The average person passes out at an acceleration of 7g (that is, seven times the gravitational acceleration on Earth). Suppose a car is designed to accelerate at this rate. How much time would be required for the car to accelerate from rest to 59.1 miles per hour?

To find the time required for the car to accelerate from rest to 59.1 miles per hour, we need to use the equation of motion that relates acceleration, initial velocity, final velocity, and time.

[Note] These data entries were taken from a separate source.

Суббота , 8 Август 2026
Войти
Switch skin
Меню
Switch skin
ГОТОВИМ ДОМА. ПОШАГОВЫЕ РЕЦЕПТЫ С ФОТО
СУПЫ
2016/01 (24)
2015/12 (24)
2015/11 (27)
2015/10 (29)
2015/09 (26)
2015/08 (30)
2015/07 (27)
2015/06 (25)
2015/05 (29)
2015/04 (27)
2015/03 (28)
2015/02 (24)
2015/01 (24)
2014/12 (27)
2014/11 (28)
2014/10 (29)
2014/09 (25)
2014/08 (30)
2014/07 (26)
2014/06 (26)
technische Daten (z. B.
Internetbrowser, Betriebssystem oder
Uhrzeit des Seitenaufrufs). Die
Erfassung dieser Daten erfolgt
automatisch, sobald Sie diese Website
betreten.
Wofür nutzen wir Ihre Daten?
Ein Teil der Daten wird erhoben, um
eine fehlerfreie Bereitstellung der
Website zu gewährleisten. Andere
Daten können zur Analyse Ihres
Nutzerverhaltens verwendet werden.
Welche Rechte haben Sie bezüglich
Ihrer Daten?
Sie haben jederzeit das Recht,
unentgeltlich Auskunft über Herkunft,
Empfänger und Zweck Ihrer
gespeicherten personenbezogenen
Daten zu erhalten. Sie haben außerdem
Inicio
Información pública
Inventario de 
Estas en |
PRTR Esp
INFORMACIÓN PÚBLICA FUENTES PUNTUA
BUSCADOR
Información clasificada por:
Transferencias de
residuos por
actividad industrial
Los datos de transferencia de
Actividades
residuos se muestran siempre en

The equation we can use in this case is:

v = u + at,

where:
v = final velocity (59.1 miles per hour),
u = initial velocity (0 miles per hour, since the car starts from rest),
a = acceleration (7g, or 7 times the gravitational acceleration on Earth),
t = time.

First, we need to convert the final velocity from miles per hour to a more convenient unit, such as meters per second. Since 1 mile equals 1609.34 meters and 1 hour equals 3600 seconds, we can convert 59.1 miles per hour to meters per second as follows:

(59.1 miles/hour) * (1609.34 meters/mile) * (1 hour/3600 seconds) ≈ 26.42 meters/second

Now, we can substitute the known values into the equation:

26.42 = 0 + 7gt.

Since the car starts from rest (0 initial velocity), the equation simplifies to:

26.42 = 7gt.

To find the time, we need to isolate t. Divide both sides of the equation by 7g:

t = 26.42 / (7g).

To calculate the value of g, which is the gravitational acceleration on Earth, we can simply use the average value of approximately 9.8 meters per second squared.

Now, substitute the value of g and calculate the time required:

t = 26.42 / (7 * 9.8) ≈ 0.376 seconds.

Therefore, it would take approximately 0.376 seconds for the car to accelerate from rest to 59.1 miles per hour if it maintains an acceleration of 7g.